Peacekeeping overhaul needed to counter sexual abuse: UN

A UN report on peacekeeper sex abuse describes the UN military arm as deeply flawed and recommends overhauling how crimes are prosecuted

A United Nations report on peacekeeper sex abuse describes the UN military arm as deeply flawed and recommends overhauling how crimes are prosecuted and victims helped.

The report says UN peacekeepers need to be punished for sexual abuse and says a fund should be set up to assist women and girls left pregnant, according to the report's author, Prince Zeid al Hussein, Jordan's ambassador to the UN.

The issue gained media attention after it was found earlier this year that peacekeepers in Congo had sex with Congolese women and girls, usually in exchange for food or small sums of money.

Thursday's report also claims abuse occurred in missions ranging from Bosnia and Kosovo to Cambodia, East Timor and West Africa.

Zeid described in his report a troubled system where peacekeepers have often "failed to grasp the dangers confronting them, seduced by day-to-day conditions that can be viewed as benign."

"There are at least some people in peacekeeping who perceive it as almost a form of camping," said Zeid, a former peacekeeper himself.

"You can forget how wounded and traumatized the people you're working with are.
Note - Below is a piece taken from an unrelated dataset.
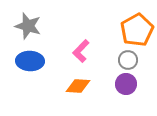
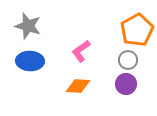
pink L-shape: rotated 10 degrees clockwise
You can make assumptions that you're entering into a normal consensual relationship if you're a civilian staff member and often those assumptions may be misguided."

The UN could withhold salaries for peacekeepers found guilty of sexual abuse and put the money in a fund to care for their victims or the babies they father.

"There is a need to try to ensure that the fathers, who can be identified, perhaps through blood or DNA testing, bear some financial responsibility for their actions," wrote Zeid.

Other recommendations in the report, made public today, include trying perpetrators in the country where the crime occurred or having nations refer cases to national courts for prosecution.

Currently, UN troops and employees accused of wrongdoing are sent home to be dealt with by their own government but are often never punished.

The report also calls for the UN to form an investigative arm to pursue misconduct allegations.